EXERCISE
Rewrite every line of the listing below as a Markdown table with the columns No. and Listing line, numbering the rows in order and omitting blank lines.

MATERIAL PROVIDED

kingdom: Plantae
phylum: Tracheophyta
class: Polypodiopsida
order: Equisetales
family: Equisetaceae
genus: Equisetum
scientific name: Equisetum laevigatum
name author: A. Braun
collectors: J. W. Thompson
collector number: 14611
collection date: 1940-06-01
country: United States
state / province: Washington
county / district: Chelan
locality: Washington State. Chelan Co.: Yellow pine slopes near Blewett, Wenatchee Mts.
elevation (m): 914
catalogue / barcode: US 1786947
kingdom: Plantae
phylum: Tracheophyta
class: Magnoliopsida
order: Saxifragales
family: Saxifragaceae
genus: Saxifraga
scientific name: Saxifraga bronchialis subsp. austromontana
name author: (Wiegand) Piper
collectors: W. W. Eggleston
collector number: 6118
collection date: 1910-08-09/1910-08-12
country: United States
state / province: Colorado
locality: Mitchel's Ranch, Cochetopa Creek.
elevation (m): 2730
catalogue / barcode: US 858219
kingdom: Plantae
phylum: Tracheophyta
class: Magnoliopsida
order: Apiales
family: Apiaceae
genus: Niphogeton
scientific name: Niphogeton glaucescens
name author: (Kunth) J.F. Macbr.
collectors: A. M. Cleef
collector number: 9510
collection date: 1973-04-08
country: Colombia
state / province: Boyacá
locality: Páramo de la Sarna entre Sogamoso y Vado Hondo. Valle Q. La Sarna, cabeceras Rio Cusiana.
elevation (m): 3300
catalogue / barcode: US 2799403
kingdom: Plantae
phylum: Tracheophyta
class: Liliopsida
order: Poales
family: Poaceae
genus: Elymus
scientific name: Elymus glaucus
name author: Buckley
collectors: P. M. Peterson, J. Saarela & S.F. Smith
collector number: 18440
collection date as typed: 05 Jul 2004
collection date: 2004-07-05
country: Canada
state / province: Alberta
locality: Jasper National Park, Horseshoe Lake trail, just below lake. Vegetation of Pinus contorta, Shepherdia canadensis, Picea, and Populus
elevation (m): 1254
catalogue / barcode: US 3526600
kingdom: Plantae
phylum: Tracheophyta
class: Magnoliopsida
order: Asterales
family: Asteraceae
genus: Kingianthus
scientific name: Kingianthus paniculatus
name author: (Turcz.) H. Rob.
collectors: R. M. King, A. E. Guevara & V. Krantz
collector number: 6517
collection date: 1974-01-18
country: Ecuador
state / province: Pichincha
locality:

THE COMPLETED TASK
| No. | Listing line |
|---|---|
| 1 | kingdom: Plantae |
| 2 | phylum: Tracheophyta |
| 3 | class: Polypodiopsida |
| 4 | order: Equisetales |
| 5 | family: Equisetaceae |
| 6 | genus: Equisetum |
| 7 | scientific name: Equisetum laevigatum |
| 8 | name author: A. Braun |
| 9 | collectors: J. W. Thompson |
| 10 | collector number: 14611 |
| 11 | collection date: 1940-06-01 |
| 12 | country: United States |
| 13 | state / province: Washington |
| 14 | county / district: Chelan |
| 15 | locality: Washington State. Chelan Co.: Yellow pine slopes near Blewett, Wenatchee Mts. |
| 16 | elevation (m): 914 |
| 17 | catalogue / barcode: US 1786947 |
| 18 | kingdom: Plantae |
| 19 | phylum: Tracheophyta |
| 20 | class: Magnoliopsida |
| 21 | order: Saxifragales |
| 22 | family: Saxifragaceae |
| 23 | genus: Saxifraga |
| 24 | scientific name: Saxifraga bronchialis subsp. austromontana |
| 25 | name author: (Wiegand) Piper |
| 26 | collectors: W. W. Eggleston |
| 27 | collector number: 6118 |
| 28 | collection date: 1910-08-09/1910-08-12 |
| 29 | country: United States |
| 30 | state / province: Colorado |
| 31 | locality: Mitchel's Ranch, Cochetopa Creek. |
| 32 | elevation (m): 2730 |
| 33 | catalogue / barcode: US 858219 |
| 34 | kingdom: Plantae |
| 35 | phylum: Tracheophyta |
| 36 | class: Magnoliopsida |
| 37 | order: Apiales |
| 38 | family: Apiaceae |
| 39 | genus: Niphogeton |
| 40 | scientific name: Niphogeton glaucescens |
| 41 | name author: (Kunth) J.F. Macbr. |
| 42 | collectors: A. M. Cleef |
| 43 | collector number: 9510 |
| 44 | collection date: 1973-04-08 |
| 45 | country: Colombia |
| 46 | state / province: Boyacá |
| 47 | locality: Páramo de la Sarna entre Sogamoso y Vado Hondo. Valle Q. La Sarna, cabeceras Rio Cusiana. |
| 48 | elevation (m): 3300 |
| 49 | catalogue / barcode: US 2799403 |
| 50 | kingdom: Plantae |
| 51 | phylum: Tracheophyta |
| 52 | class: Liliopsida |
| 53 | order: Poales |
| 54 | family: Poaceae |
| 55 | genus: Elymus |
| 56 | scientific name: Elymus glaucus |
| 57 | name author: Buckley |
| 58 | collectors: P. M. Peterson, J. Saarela & S.F. Smith |
| 59 | collector number: 18440 |
| 60 | collection date as typed: 05 Jul 2004 |
| 61 | collection date: 2004-07-05 |
| 62 | country: Canada |
| 63 | state / province: Alberta |
| 64 | locality: Jasper National Park, Horseshoe Lake trail, just below lake. Vegetation of Pinus contorta, Shepherdia canadensis, Picea, and Populus |
| 65 | elevation (m): 1254 |
| 66 | catalogue / barcode: US 3526600 |
| 67 | kingdom: Plantae |
| 68 | phylum: Tracheophyta |
| 69 | class: Magnoliopsida |
| 70 | order: Asterales |
| 71 | family: Asteraceae |
| 72 | genus: Kingianthus |
| 73 | scientific name: Kingianthus paniculatus |
| 74 | name author: (Turcz.) H. Rob. |
| 75 | collectors: R. M. King, A. E. Guevara & V. Krantz |
| 76 | collector number: 6517 |
| 77 | collection date: 1974-01-18 |
| 78 | country: Ecuador |
| 79 | state / province: Pichincha |
| 80 | locality: |